Pauvre Geneviève. Accueillant depuis la Seine les visiteurs qui rentrent dans la capitale à l’Est de Paris, elle est ignorée par ceux qui ne voient d’elles que son dos brut et droit. Une sculpture que même son auteur, Paul Landowki, a dédaignée, navré par les exigences de la commande qu’il n’a jamais vraiment acceptées.
Et pourtant, cette sculture, s’élevant sur le Pont de la Tournelle, est peut-être l’un des plus importants symboles de Paris : celui de Sainte Geneviève, Sainte Patronne de la capitale.
Le Pont de la Tournelle
Construit en 1928 sur les vestiges de ponts en bois écroulés et d’un autre – en pierres – rendu vulnérable à la suite de la grande crue de 1910, le pont de la Tournelle tient son nom d’une vieille tour de l’enceinte Philippe-Auguste qui s’élevait sur ce quai de la rive gauche.
Le projet, pour souligner la dissymétrie du pont qui épouse les formes de la Seine, prévoyait de surmonter la pile sud d’un socle surmonté d’une statue de Sainte Geneviève. Une oeuvre confiée à Paul Landowki, sculpteur français qui réalisera quelques années plus tard l’une des statues les plus connues au monde : le Christ Rédempteur de Rio de Janeiro.

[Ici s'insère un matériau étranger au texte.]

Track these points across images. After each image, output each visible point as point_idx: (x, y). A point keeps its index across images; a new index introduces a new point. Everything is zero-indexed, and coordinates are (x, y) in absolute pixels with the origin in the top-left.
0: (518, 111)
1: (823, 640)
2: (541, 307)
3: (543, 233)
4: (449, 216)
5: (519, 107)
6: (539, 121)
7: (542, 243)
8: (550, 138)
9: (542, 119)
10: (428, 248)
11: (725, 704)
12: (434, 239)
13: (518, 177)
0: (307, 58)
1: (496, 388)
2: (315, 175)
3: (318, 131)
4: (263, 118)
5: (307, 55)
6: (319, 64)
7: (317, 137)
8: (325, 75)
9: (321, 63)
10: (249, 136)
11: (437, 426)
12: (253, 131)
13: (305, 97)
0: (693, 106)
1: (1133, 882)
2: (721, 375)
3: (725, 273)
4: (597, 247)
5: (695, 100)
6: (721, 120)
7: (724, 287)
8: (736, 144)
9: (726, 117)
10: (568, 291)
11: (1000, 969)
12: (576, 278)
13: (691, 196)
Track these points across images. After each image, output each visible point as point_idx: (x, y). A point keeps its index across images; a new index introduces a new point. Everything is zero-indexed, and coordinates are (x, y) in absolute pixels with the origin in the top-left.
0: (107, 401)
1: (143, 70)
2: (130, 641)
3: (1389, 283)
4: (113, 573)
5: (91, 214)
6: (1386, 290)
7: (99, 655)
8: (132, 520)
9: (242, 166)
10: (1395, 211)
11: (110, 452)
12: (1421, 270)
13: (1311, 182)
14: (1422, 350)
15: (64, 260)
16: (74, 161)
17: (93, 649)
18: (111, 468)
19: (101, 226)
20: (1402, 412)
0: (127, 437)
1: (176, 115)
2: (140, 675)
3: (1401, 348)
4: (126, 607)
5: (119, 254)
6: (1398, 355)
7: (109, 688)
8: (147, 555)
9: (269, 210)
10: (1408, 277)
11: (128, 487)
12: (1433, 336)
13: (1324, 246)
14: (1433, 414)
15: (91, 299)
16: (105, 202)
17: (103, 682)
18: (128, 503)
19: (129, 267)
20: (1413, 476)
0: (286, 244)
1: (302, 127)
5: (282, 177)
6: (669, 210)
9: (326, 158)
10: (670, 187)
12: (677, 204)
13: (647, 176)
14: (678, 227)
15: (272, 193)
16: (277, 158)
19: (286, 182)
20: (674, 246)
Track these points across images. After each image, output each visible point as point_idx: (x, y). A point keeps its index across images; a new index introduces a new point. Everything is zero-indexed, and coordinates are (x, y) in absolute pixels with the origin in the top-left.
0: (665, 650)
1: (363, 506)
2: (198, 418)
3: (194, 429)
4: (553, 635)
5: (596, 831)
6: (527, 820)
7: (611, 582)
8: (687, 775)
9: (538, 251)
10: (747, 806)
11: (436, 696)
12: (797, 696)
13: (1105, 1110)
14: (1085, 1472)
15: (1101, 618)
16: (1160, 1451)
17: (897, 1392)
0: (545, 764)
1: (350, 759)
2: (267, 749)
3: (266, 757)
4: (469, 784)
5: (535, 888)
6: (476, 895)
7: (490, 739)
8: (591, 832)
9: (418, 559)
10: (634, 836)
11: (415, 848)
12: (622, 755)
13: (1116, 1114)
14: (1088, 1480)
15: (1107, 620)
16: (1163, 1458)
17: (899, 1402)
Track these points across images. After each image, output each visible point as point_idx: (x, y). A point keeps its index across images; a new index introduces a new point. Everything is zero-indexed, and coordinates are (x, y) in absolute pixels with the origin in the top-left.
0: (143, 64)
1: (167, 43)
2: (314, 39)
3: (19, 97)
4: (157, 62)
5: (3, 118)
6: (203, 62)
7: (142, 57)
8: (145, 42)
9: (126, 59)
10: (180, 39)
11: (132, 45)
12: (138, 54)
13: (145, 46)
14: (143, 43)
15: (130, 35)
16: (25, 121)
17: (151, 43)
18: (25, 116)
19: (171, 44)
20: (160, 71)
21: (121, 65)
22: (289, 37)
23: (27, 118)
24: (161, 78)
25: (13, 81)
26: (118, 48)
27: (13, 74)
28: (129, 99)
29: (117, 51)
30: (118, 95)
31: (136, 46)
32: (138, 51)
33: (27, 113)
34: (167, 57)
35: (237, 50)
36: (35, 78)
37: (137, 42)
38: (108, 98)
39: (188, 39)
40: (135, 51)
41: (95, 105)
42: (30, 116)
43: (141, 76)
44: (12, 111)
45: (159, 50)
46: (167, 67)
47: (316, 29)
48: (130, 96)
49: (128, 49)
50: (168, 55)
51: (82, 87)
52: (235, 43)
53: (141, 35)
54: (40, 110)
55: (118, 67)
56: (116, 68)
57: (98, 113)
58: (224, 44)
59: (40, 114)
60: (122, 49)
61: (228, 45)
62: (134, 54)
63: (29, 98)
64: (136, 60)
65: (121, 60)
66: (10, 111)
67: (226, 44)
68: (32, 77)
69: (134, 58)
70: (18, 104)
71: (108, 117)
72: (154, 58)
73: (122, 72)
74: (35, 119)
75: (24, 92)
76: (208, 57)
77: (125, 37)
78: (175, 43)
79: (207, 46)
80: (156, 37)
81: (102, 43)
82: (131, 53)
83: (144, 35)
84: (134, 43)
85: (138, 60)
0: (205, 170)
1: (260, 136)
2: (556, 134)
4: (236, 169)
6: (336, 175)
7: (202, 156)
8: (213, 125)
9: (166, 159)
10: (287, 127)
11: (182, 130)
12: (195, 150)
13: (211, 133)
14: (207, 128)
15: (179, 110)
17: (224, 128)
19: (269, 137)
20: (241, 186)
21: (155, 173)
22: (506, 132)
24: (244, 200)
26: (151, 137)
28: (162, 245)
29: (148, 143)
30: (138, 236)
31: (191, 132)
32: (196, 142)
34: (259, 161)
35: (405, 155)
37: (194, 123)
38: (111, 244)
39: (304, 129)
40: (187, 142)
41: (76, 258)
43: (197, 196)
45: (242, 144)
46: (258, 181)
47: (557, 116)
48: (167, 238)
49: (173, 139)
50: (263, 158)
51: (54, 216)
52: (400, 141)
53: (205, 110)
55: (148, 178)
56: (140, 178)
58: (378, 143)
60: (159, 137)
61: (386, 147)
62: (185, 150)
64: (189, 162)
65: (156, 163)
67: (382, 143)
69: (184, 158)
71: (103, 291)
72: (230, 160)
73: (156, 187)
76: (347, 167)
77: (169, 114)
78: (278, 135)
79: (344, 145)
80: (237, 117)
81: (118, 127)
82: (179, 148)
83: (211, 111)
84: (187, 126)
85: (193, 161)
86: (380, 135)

Alors que les plans du pont sont validés, Landowski remet en question l’orientation de Sainte-Geneviève, qu’il souhaiterait tournée vers Notre-Dame. Après de longues tractations, c’est le projet initial qui sera finalement ordonné, au grand dam de l’artiste, en attestent ces notes retrouvées au sujet du projet :
(14/08/1928) : « Passé au Pont de la Tournelle […] Toujours aussi mauvaise impression. C’est une affaire complètement ratée. Impossible que ça reste ».
(20/06/1943) : « Et combien je me désole, quand en me retournant, j’aperçois cet affreux pilier de ma pauvre sainte Geneviève ! ».
(Landowski – l’oeuvre sculpté – Michèle Lefrançois)
L’artiste ne participera d’ailleurs pas à l’inauguration du pont le 27 août 1928.
La sculpture représente Geneviève protégeant un enfant – Paris – enfant qui protège lui-même une nef, emblème historique de la capitale.
La légende de Sainte Geneviève
Née à Nanterre en 423, Geneviève n’était pas une fille de berger – comme l’a longtemps fait croire la légende – mais d’un magistrat municipal de Paris. Fervente croyante dés son plus jeune âge, elle récupéra à la mort de son père sa charge au conseil municipal et s’installa à Paris. Vers 20 ans, elle fut ordonnée par l’Evêque de Paris « Vierge Consacrée ».
En 451, Attila et les Huns franchissent le Rhin et partent en campagne contre la Gaule. Ils pillent Metz, Reims, et se dirigent vers Paris. Les parisiens, apeurés par la légende du guerrier barbare, décident de quitter la ville. Geneviève exhorte au contraire Paris à se battre, soutenue par les femmes, prêtes à suivre cette vierge qui prie nuit et jour pour la sauvegarde de la ville.
Miracle, Attila et ses troupes contournent finalement Paris et se dirigent vers Orléans. Les parisiens ne subiront finalement pas la foudre des Huns, sauvés par les prières de la jeune et courageuse Geneviève…. L’histoire raconte aussi qu’Attila n’avait aucun intérêt pour Paris, mais peu importe, une légende était née !
C’est pour cette raison que la statue de Sainte-Geneviève regarde vers l’Est, en direction des troupes d’Attila qui ont miraculeusement contourné Paris. Des reliques de la sainte sont également visibles dans l’église Saint-Étienne-du-Mont.